Inside, the banners that commemorate NCAA championships from 1922, 1923, 1952, 1988 and 2008 are as stark as the prairie landscape that envelopes Lawrence. Blue, block lettering on white. Just the words "National Champions" and the year the title was won. No mention of Kansas is necessary. Is there anyplace else? Not to these people.
The KU band adds to the nostalgic feel, playing 1980s hits like "Africa," "Come On Eileen" and "Living on a Prayer" as the Jayhawks warm up. History is in the air. A Russell Stover Candies ad adorns the overhead scoreboard and outsiders get the feeling that slow-paced Lawrence is the kind of place where chocolates and Hallmark greetings are still preferred to Starbucks gift cards and text messages.

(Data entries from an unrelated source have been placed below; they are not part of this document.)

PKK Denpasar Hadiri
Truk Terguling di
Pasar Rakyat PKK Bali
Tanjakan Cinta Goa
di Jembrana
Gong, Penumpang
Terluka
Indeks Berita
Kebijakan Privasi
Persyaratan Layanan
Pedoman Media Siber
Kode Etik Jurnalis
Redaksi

More than two-dozen banners dangle from the girders and catwalks inside the building, but one stands out above all others: "Pay Heed All Who Enter: Beware of the Phog." Set in a gothic font, the greeting reads like a sign on an amusement park ride, the kind that warns visitors they are about to embark on a harrowing thrill-a-minute ride.
Which, of course, they are.
You don't watch a game at The Phog as much as you go along for the ride, the 4,000-person-strong KU student body at the controls much of the time. Celebrated KU miler Jim Ryun, who won the NCAA indoor mile championship in 1967, 1968 and 1969, ran at Allen Fieldhouse and, coincidence or not, the students here all go the extra mile.

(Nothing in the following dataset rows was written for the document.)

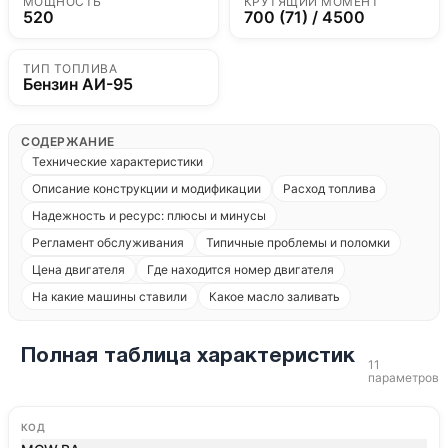
МОЩНОСТЬ
КРУТЯЩИЙ МОМЕНТ
520
700 (71) / 4500
ТИП ТОПЛИВА
Бензин АИ-95
СОДЕРЖАНИЕ
Технические характеристики
Описание конструкции и модификации
Расход топлива
Надежность и ресурс: плюсы и минусы
Регламент обслуживания
Типичные проблемы и поломки
Цена двигателя
Где находится номер двигателя
На какие машины ставили
Какое масло заливать
Полная таблица характеристик
11
параметров
КОД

The pregame fun begins with fans, arm-in-arm, singing the school's alma mater, "Crimson and Blue." Then comes the "Rock Chalk, Jayhawk" chant, which is slow, methodical and chilling. "Rock chalk Â… Jayhawk Â… KU," is chanted five times -- twice slowly, then three times fast.
In a rare concession to modernity, the field house has a terrific scoreboard, upon which a stirring pregame video is presented. When Mario Chalmers hits "Mario's Miracle" from last spring's NCAA title game against Memphis, the crowd erupts the instant the game-tying shot goes through the hoop, as if they are watching it happen in real time.